Akan tetapi Baharuddin belum bersedia menyebut besaran UMP 2022 tersebut. Menurut dia, hal itu akan diumumkan langsung oleh Gubernur Sumut Edy Rahmayadi. 

"Nanti akan disampaikan pak Gubernur," tutur Ketua Dewan Pengupahan Sumut ini. 

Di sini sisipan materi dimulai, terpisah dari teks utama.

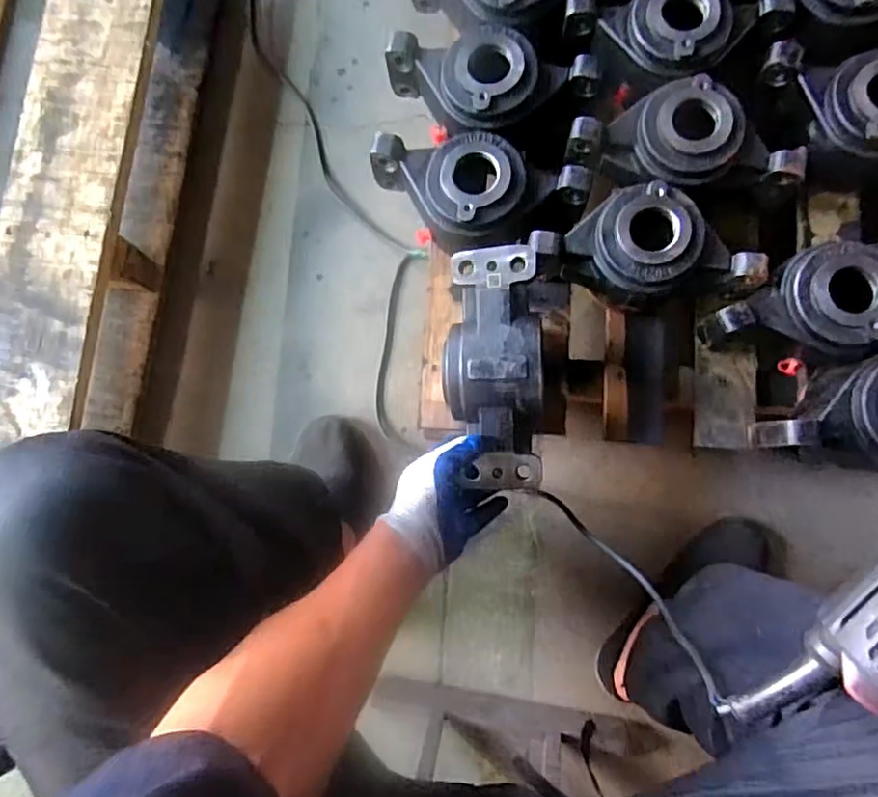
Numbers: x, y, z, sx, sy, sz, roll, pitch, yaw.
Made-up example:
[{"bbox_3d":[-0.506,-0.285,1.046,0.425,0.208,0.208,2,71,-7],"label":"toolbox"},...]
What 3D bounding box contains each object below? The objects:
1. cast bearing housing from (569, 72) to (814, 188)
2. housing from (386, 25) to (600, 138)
[{"bbox_3d":[0.246,-0.263,0.615,0.223,0.058,0.105,-2,82,3],"label":"cast bearing housing"},{"bbox_3d":[0.055,-0.329,0.645,0.224,0.075,0.111,1,83,6],"label":"housing"}]

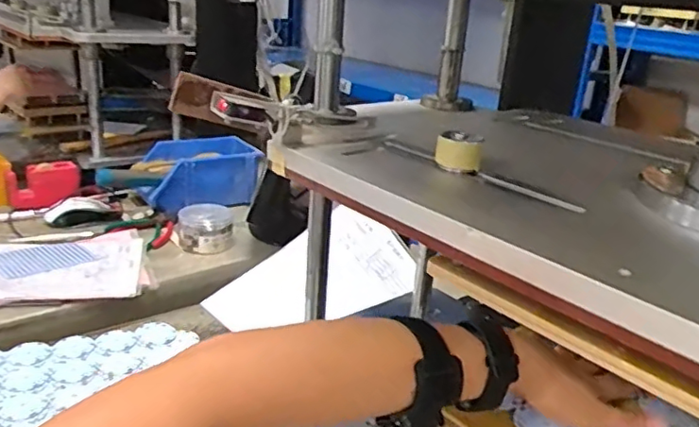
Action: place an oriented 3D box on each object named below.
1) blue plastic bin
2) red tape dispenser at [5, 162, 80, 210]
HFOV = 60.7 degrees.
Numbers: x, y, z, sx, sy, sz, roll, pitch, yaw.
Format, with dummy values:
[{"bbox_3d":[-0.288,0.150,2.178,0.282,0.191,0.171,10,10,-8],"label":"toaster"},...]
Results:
[{"bbox_3d":[-0.318,-0.085,1.285,0.247,0.107,0.168,-4,23,-21],"label":"blue plastic bin"},{"bbox_3d":[-0.617,-0.055,1.208,0.132,0.078,0.045,-8,25,-28],"label":"red tape dispenser"}]

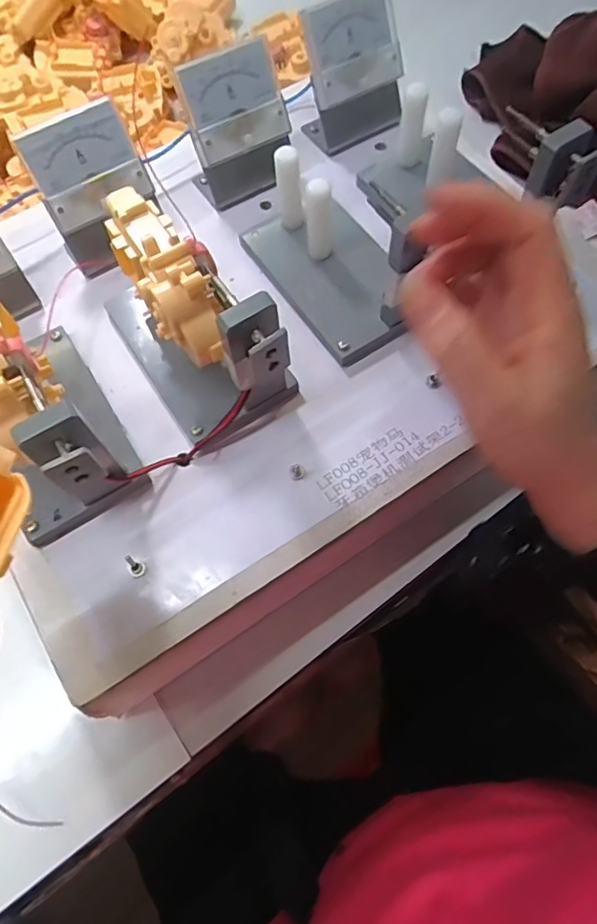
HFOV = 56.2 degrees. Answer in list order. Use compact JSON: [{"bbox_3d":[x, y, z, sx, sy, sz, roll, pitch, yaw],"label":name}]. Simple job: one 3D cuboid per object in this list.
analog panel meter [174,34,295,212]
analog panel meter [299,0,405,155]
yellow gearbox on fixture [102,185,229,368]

Baca juga: Gubernur Edy minta DBH perkebunan 30 persen

Hasil pertemuan dengan buruh dan pengusaha ini, menurut Baharuddin akan dilaporkan kepada Gubernur Sumut Edy Rahmayadi untuk dilakukan penetapan. 

"Sudah dirumuskan dan akan dilaporkan kepada gubernur oleh serikat pekerja, Apindo, pakar, dan akademisi," kata Bahar

Sebelumnya, pada Senin (15/11) Gubernur Edy Rahmayadi mengumpulkan serikat buruh. Saat itu Edy mengatakan perhitungan UMP akan dilakukan secara adil.

Baca juga: Gubernur Edy sebut perhitungan UMP 2022 adil

"Harus dilakukan seadil-adilnya (perhitungan UMP) agar Sumut bermartabat," kata Edy Rahmayadi usai pertemuan dengan serikat buruh di Aula Tengku Rizal Nurdin Medan.

Hadir dalam kesempatan itu perwakilan serikat buruh Kapolda Sumut Irjen Pol Panca Putra Simanjuntak dan Pangdam I/BB Mayjen TNI Hasanuddin.

Dalam menentukan UMP 2022, menurut dia, banyak yang dilihat seperti faktor pertumbuhan ekonomi, inflasi. Dan perhitungan tersebut masih tahap proses.

"Nanti di lihat dulu pertumbuhan ekonomi di Sumut, inflasi, pendapatan daerah," tuturnya.